The Syskey is obfuscated and placed on a floppy disk that must be present when the system reboots. The Syskey is not stored anywhere on the system. The key is stored in a file call STARTKEY.KEY. Do not store the key on an ERD. To do so would be to provide two items needed to attack your system in one location. Do make copies of the disk. Without it you cannot boot your Windows NT system.
A passphrase is entered and then used to create encrypt the Syskey. An MD5 cryptographic hash (digest) of the Syskey is stored in the Registry. The password must be entered during system boot to make the system usable.
In either the floppy disk choice or the password choice, the Syskey is not stored anywhere on the system. Therefore, these choices are more secure. If the floppy disk is lost or becomes corrupt, however, or if the password is forgotten, the system cannot be booted.

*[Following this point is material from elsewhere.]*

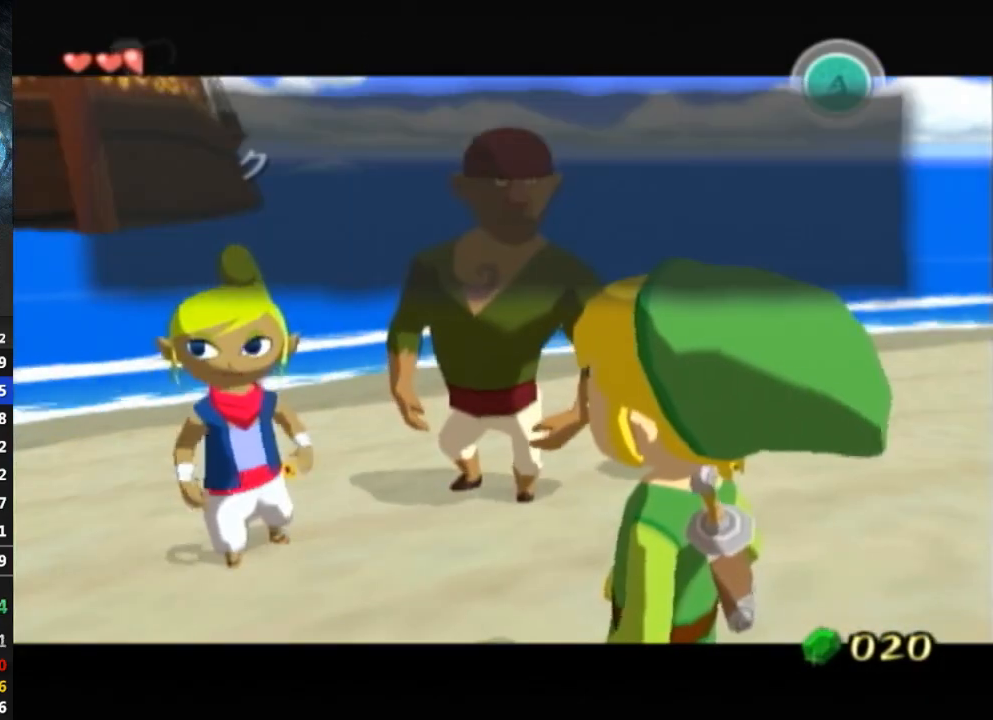
{"buttons": ["B"], "left_stick": "center", "right_stick": "center", "events": [[67, "B", "up"], [133, "B", "down"], [200, "B", "up"], [300, "B", "down"], [333, "B", "up"], [367, "B", "down"], [433, "B", "up"], [500, "B", "down"]]}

To apply the additional security provided by using Syskey, follow the procedure listed in Step by Step 1.
STEP BY STEP 1 Applying Syskey Protection to the SAM
Create a backup copy of the Registry prior to completing the additional steps. Be sure to label the backup as pre-Syskey, and store it forever. The only way to recover a Syskey-protected SAM if the Syskey is lost or corrupted is to restore from this pre-Syskey backup of the SAM.
Check the service pack level. Apply the most current service pack. (Service Pack 3 was the first service pack to incorporate Syskey.) Applying the most current service pack adds the code necessary to use Syskey.
If you applied a service pack in step 2, you might want to make another backup of the Registry. Label this one as post-SP and pre-Syskey.
From a command prompt, enter the Syskey.exe command.
In the pop-up window, check the radio button to enable strong encryption.
Select the choice of Syskey operations by selecting the radio button that matches your choice on the windows as shown in Figure 1.
If you have selected to enter a passphrase, do so now.
If prompted, provide a floppy disk.
A pop-up window will indicate success.
Reboot the system.
Make a new backup of the Registry and label it post-Syskey.
Repeat the process for each domain controller (the Syskey is not replicated) or Windows NT 4.0 workstation that is to be protected.
Figure 1 Selecting the Syskey storage method.
The Syskey program may be used to change the Syskey option, or to generate a new Syskey at a later time. It may not be used to bypass Syskey security. If the key is stored on a floppy disk, the disk must be present. If the key is passphrase-derived, the administrator much know the passphrase before being able to rerun Syskey.